Brunner erwartet weitere Schritte
Brunner erwartet, dass die EZB auch in Zukunft weitere Schritte setzt, wenn es die Inflationsdynamik erfordere. Die Notenbank müsse sich auf Preisstabilität als ihr Primärmandat besinnen. "Gleichzeitig ist es die Aufgabe der Mitgliedsstaaten, mittel- bis langfristig die Budgets in Ordnung zu bringen, damit die Europäische Zentralbank den Handlungsspielraum hat, den es im Kampf gegen die Inflation braucht", so der Finanzminister.
FPÖ skeptisch
FPÖ-Budget- und Finanzsprecher Hubert Fuchs bezweifelt hingegen, dass die Zinsanhebung die Inflation bremsen wird. Die Preissteigerung führt Fuchs auf die EU-Sanktionspolitik gegen Russland sowie auf die Schuldenaufnahme im Rahmen der Corona-Hilfsfonds und Waffenlieferungen an die Ukraine zurück. "Bleiben wird unterm Strich als spürbare Auswirkung, dass Kredite teurer werden, worunter all jene zusätzlich leiden werden, die für die Schaffung von Wohnraum oder andere größere Investitionen einen Kredit aufgenommen haben", so Fuchs.

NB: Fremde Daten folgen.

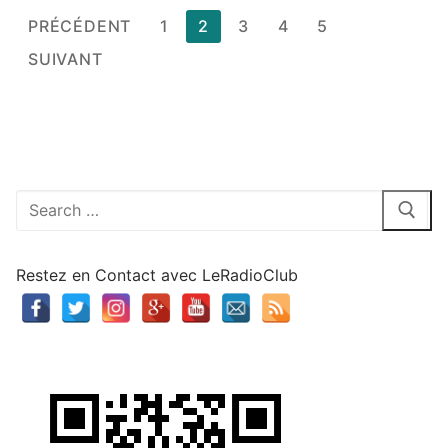
Pagination
PRÉCÉDENT
1
2
3
4
5
des
SUIVANT
publications
Rechercher
:
Restez en Contact avec LeRadioClub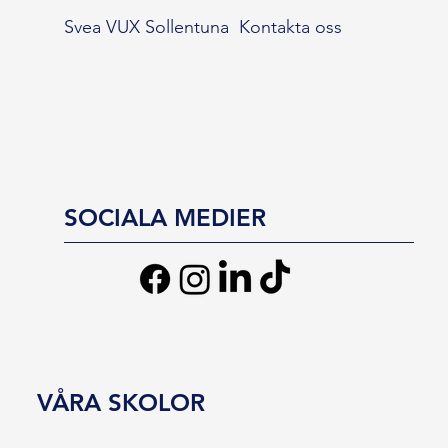
Svea VUX Sollentuna
Kontakta oss
SOCIALA MEDIER
VÅRA SKOLOR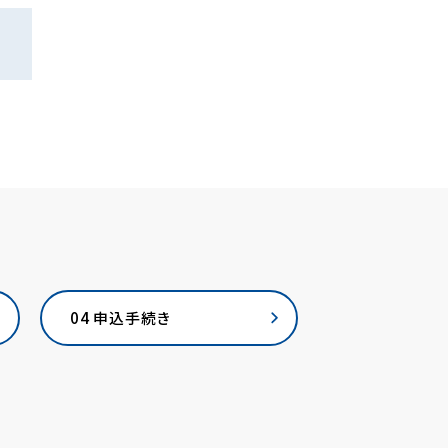
04 申込手続き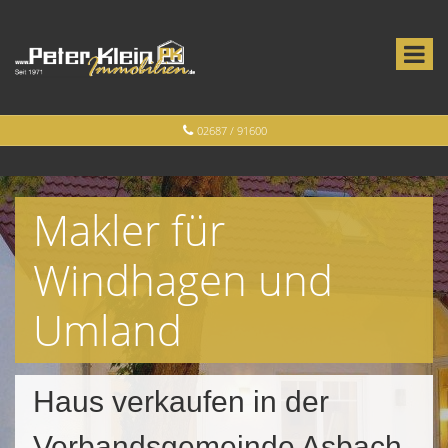
02687 / 91600
Makler für
Windhagen und
Umland
Haus verkaufen in der
Verbandsgemeinde Asbach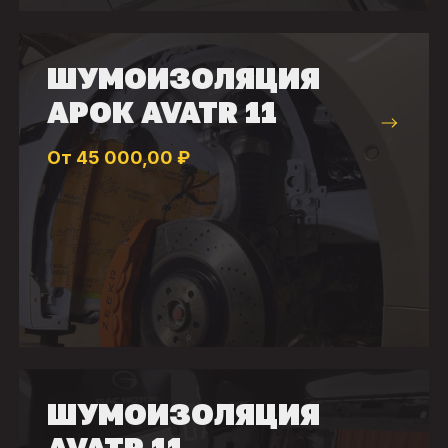
ШУМОИЗОЛЯЦИЯ
АРОК AVATR 11
От 45 000,00 ₽
ШУМОИЗОЛЯЦИЯ
AVATR 11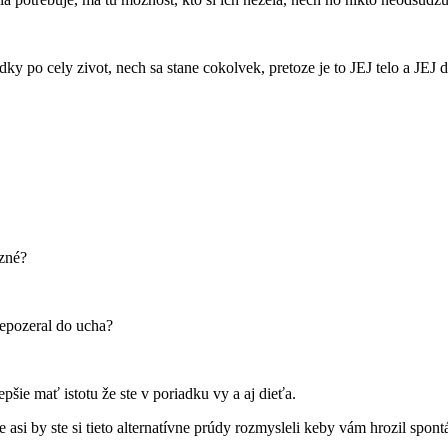
y po cely zivot, nech sa stane cokolvek, pretoze je to JEJ telo a JEJ d
ozné?
nepozeral do ucha?
pšie mať istotu že ste v poriadku vy a aj dieťa.
si by ste si tieto alternatívne prúdy rozmysleli keby vám hrozil spont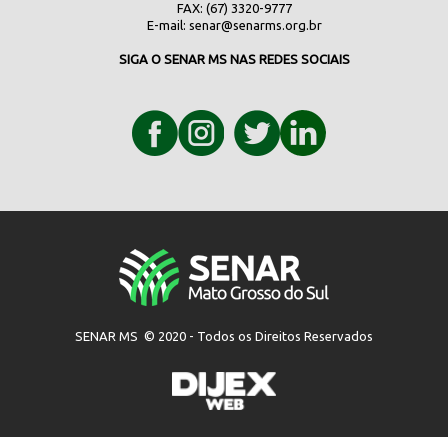
FAX: (67) 3320-9777
E-mail:
senar@senarms.org.br
SIGA O SENAR MS NAS REDES SOCIAIS
SENAR MS © 2020 - Todos os Direitos Reservados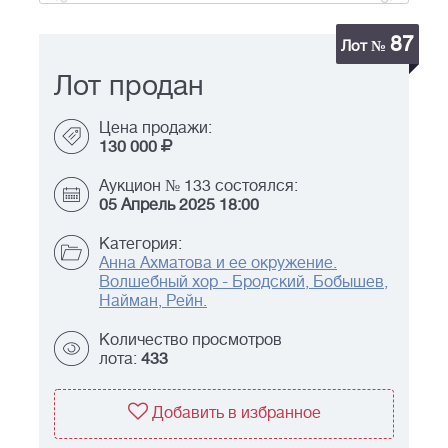
87
Лот №
Лот продан
Цена продажи:
130 000
Аукцион № 133 состоялся:
05 Апрель 2025 18:00
Категория:
Анна Ахматова и ее окружение.
Волшебный хор - Бродский, Бобышев,
Найман, Рейн.
Количество просмотров
лота:
433
Добавить в избранное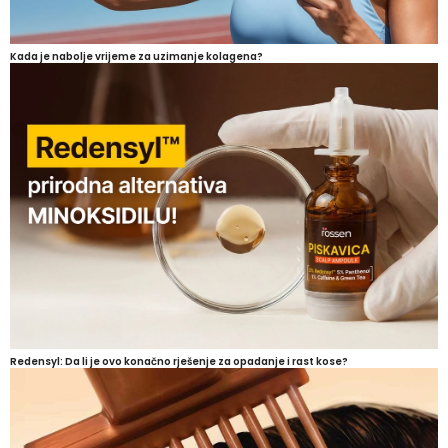
Kada je nabolje vrijeme za uzimanje kolagena?
Redensyl: Da li je ovo konačno rješenje za opadanje i rast kose?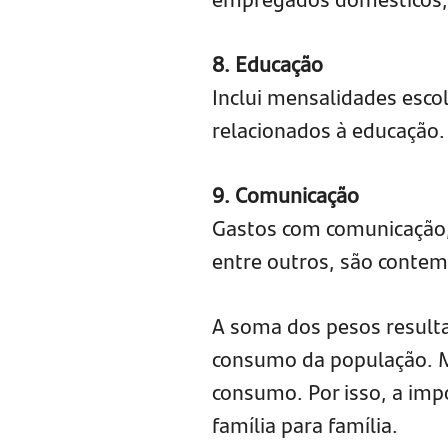
8. Educação
Inclui mensalidades escol
relacionados à educação.
9. Comunicação
Gastos com comunicação, c
entre outros, são conte
A soma dos pesos resulta 
consumo da população. Ma
consumo. Por isso, a imp
família para família.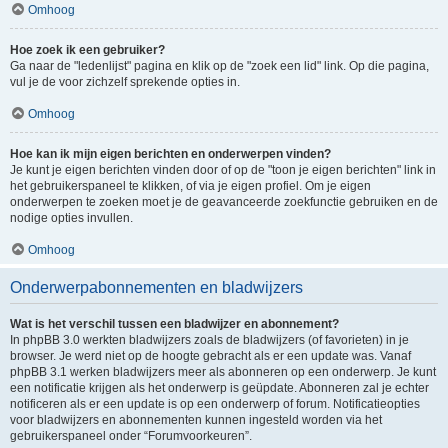
Omhoog
Hoe zoek ik een gebruiker?
Ga naar de "ledenlijst" pagina en klik op de "zoek een lid" link. Op die pagina,
vul je de voor zichzelf sprekende opties in.
Omhoog
Hoe kan ik mijn eigen berichten en onderwerpen vinden?
Je kunt je eigen berichten vinden door of op de "toon je eigen berichten" link in
het gebruikerspaneel te klikken, of via je eigen profiel. Om je eigen
onderwerpen te zoeken moet je de geavanceerde zoekfunctie gebruiken en de
nodige opties invullen.
Omhoog
Onderwerpabonnementen en bladwijzers
Wat is het verschil tussen een bladwijzer en abonnement?
In phpBB 3.0 werkten bladwijzers zoals de bladwijzers (of favorieten) in je
browser. Je werd niet op de hoogte gebracht als er een update was. Vanaf
phpBB 3.1 werken bladwijzers meer als abonneren op een onderwerp. Je kunt
een notificatie krijgen als het onderwerp is geüpdate. Abonneren zal je echter
notificeren als er een update is op een onderwerp of forum. Notificatieopties
voor bladwijzers en abonnementen kunnen ingesteld worden via het
gebruikerspaneel onder “Forumvoorkeuren”.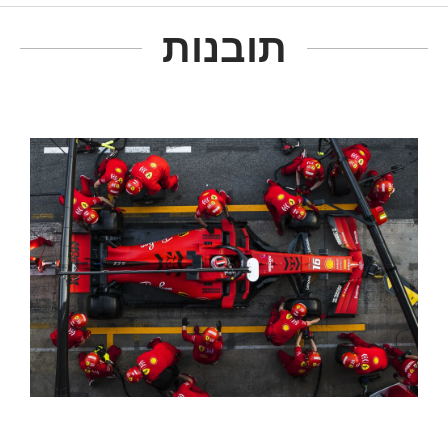
תובנות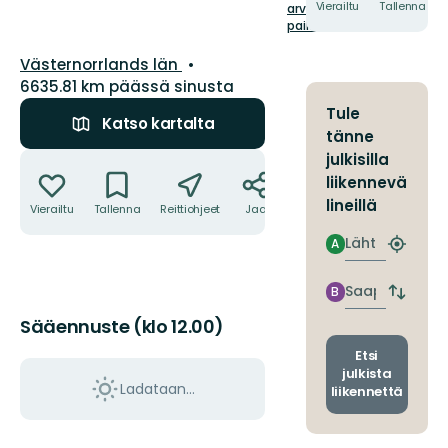
tähteä
Vierailtu
Tallenna
arvioi tämä
paikka!
Kunta:
Västernorrlands län
6635.81 km päässä sinusta
Tule
Katso kartalta
tänne
Toiminnot
julkisilla
liikennevä
lineillä
Vierailtu
Tallenna
Reittiohjeet
Jaa
Lähtö
A
Etsi
lähin
pysäkki
Saapuminen
B
Vaihda
lähtö-
Sääennuste (klo 12.00)
ja
saapum
Etsi
julkista
Ladataan…
liikennettä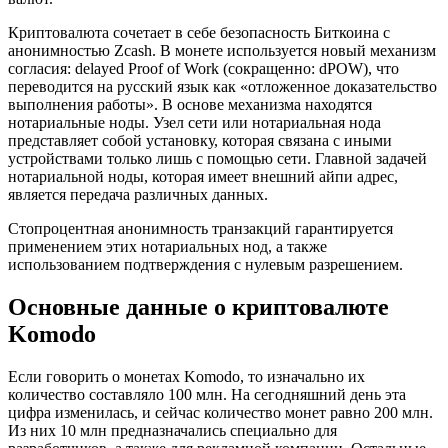
Криптовалюта сочетает в себе безопасность Биткоина с
анонимностью Zcash. В монете используется новый механизм
согласия: delayed Proof of Work (сокращенно: dPOW), что
переводится на русский язык как «отложенное доказательство
выполнения работы». В основе механизма находятся
нотариальные ноды. Узел сети или нотариальная нода
представляет собой установку, которая связана с иными
устройствами только лишь с помощью сети. Главной задачей
нотариальной ноды, которая имеет внешний айпи адрес,
является передача различных данных.
Стопроцентная анонимность транзакций гарантируется
применением этих нотариальных нод, а также
использованием подтверждения с нулевым разрешением.
Основные данные о криптовалюте
Komodo
Если говорить о монетах Komodo, то изначально их
количество составляло 100 млн. На сегодняшний день эта
цифра изменилась, и сейчас количество монет равно 200 млн.
Из них 10 млн предназначались специально для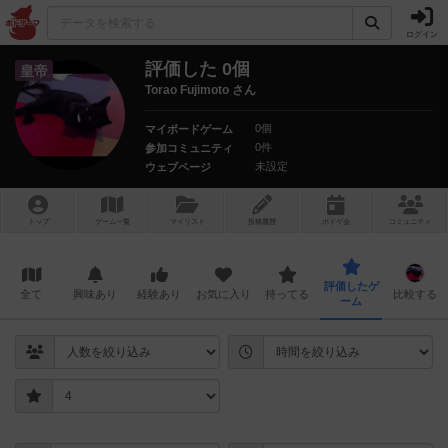
ログイン
評価した 0個
皇帝
Torao Fujimoto さん
0個
マイボードゲーム
0件
参加コミュニティ
未設定
ウェブページ
トップ
ゲーム一覧
マイリスト
投稿履歴
ボ
ドゲ
会
コミュニティ
評価したゲ
全て
興味あり
経験あり
お気に入り
持ってる
比較する
ーム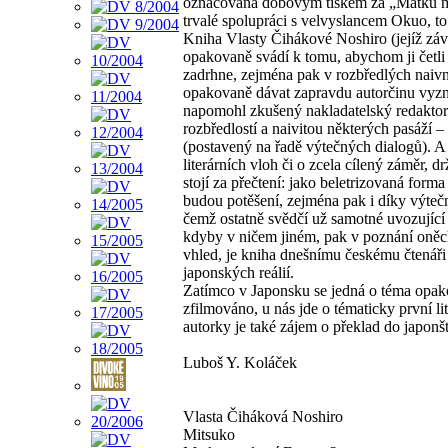
označována dobovým tiskem za „Matku mo
trvalé spolupráci s velvyslancem Okuo, to
Kniha Vlasty Čihákové Noshiro (jejíž záv
opakovaně svádí k tomu, abychom ji četli j
zadrhne, zejména pak v rozbředlých naivno
opakovaně dávat zapravdu autorčinu vyzná
napomohl zkušený nakladatelský redaktor 
rozbředlostí a naivitou některých pasáží 
(postavený na řadě výtečných dialogů). A 
literárních vloh či o zcela cílený záměr, 
stojí za přečtení: jako beletrizovaná form
budou potěšení, zejména pak i díky výtečn
čemž ostatně svědčí už samotné uvozující
kdyby v ničem jiném, pak v poznání oněch
vhled, je kniha dnešnímu českému čtenáři
japonských reálií.
Zatímco v Japonsku se jedná o téma opako
zfilmováno, u nás jde o tématicky první li
autorky je také zájem o překlad do japonšt
Luboš Y. Koláček
Vlasta Čiháková Noshiro
Mitsuko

Agenda Austria: "Zu spät aber richtig"
Zu spät aber richtig ist der Zinsschritt aus Sicht der Agenda Austria-Ökonomin Heike Lehner. Sie vermutet hinter der deutlich Zinsanhebung aber einen Kompromiss: Im Gegenzug seien wohl Anleihenkäufe im Rahmen des Transmission Protection Instrument (TPI) an schwächere Bedingungen geknüpft, so Lehner. Mit dem TPI legt die EZB ein neues Anti-Krisen-Programm auf, um sicherzustellen, dass Zinserhöhungen Länder wie zum Beispiel Italien nicht über Gebühr belasten und um eine Fragmentierung des Währungsraums zu verhindern.
Die Zinsen steigen um jeweils 0,50 Prozentpunkte, wie die EZB am Donnerstag in Frankfurt mitteilte. Damit entfällt der Negativzins von minus 0,50 Prozent für geparkte Gelder von Geschäftsbanken. Der Leitzins, zu dem sich Kreditinstitute bei der EZB Geld leihen können, steigt von 0,0 Prozent auf 0,50 Prozent.